While the study was small—just 21 participants with anorexia and 21 without—and did not set out to look for treatment options, there were some implications for parents struggling with an anorexic child. “When we talk about the study with parents it makes an awful lot of sense to them,” says Dr. Joanna Steinglass, associate professor of clinical psychiatry at Columbia university, who specializes in anorexia and worked on the study along with Karin Foerde of New York University and Timothy Walsh of Columbia. “They see habits as they get laid down. They see the behavior become entrenched. They see behavior becoming hard to change. What we’ve now done is begun to look at what basic mechanisms would be that might explain it.”

One of the clear implications seems to be that family-based therapy is more likely to work than just talk therapy, since it appears to be the behavior that needs to change, not any given set of beliefs, or how a patient is feeling that day. “Treatments are going to have to focus in on the behavior in order to be successful,” says Dr. Steinglass.

The study suggests that parents might want to try various strategies to get the kid’s brain out of the habit of deciding to eat very little food.
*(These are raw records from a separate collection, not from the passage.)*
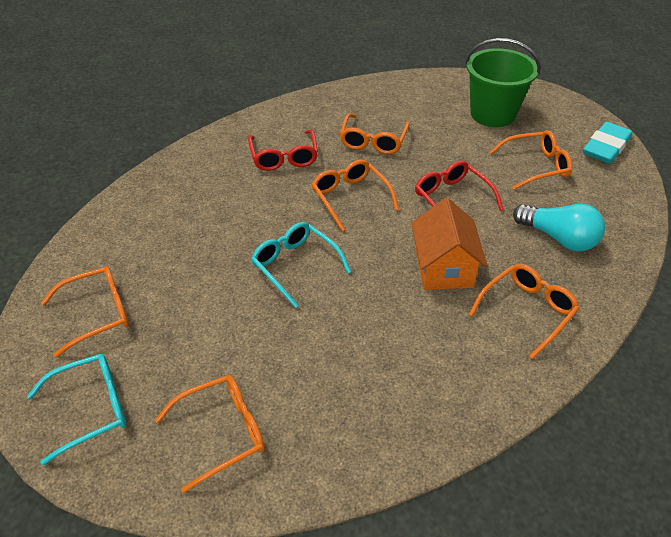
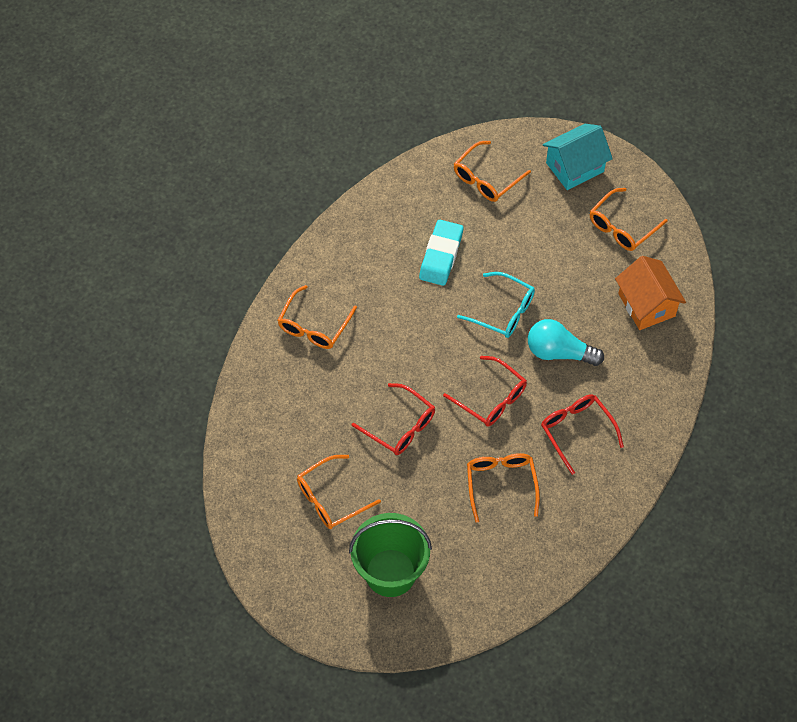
camera: 160 degrees right, 15 degrees up
turquoise glasses [27,354,127,465] -> turquoise house [543,124,613,190]
orange glasses [311,160,399,231] -> red glasses [443,356,527,427]
orange house [411,198,487,290] -> orange house moved to [615,256,686,330]
turquoise light bulb [513,204,605,252] -> turquoise light bulb moved to [528,319,604,366]
turquoise eraser [583,122,632,164] -> turquoise eraser moved to [419,220,463,286]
It’s possible, says Dr. Steinglass that the cue that sets off the behavior could be changed. “Before [the anorexia sufferers] walk into the meal, before they pick up the fork and knife, what could you do instead of what you always do that might shake it up a little?”

She tells the story of a parent at a conference whose child cut up their food into very small pieces before eating it. One way to short-circuit such behavior, she suggests, might be to get the child to eat with only his or her left hand. “It’s a very over simplified but useful illustration,” Dr. Steinglass says. “If you try eating with your left hand, does that just slow the whole meal down enough that you can pay attention? It helps raise awareness of what you’re doing.” (It also makes it impossible to cut up your food.)

Another way the study might help parents is in addressing this as a brain problem and not a willpower problem. “Parents seem to find helpful to understand that something has happened where behaviors have gotten stuck,” says Dr. Steinglass. “It’s not really about logical thinking at this point.”

Of course, lots of people have habits they’d like to break: from thumb sucking to gambling. The only way to snap out of it seems to be slow and hard: to notice the behavior, stop it and try to do something else. But some habits, like not eating, are more life-threatening than others. “Breaking habits is not something neuroscientists have figured out how to do,” says Shohamy, who could not believe nobody had ever done brain imaging on anorexics as they made decisions about food before, and credits interdisciplinary work for the breakthrough. “This study means we can draw on richer knowledge than we had before.”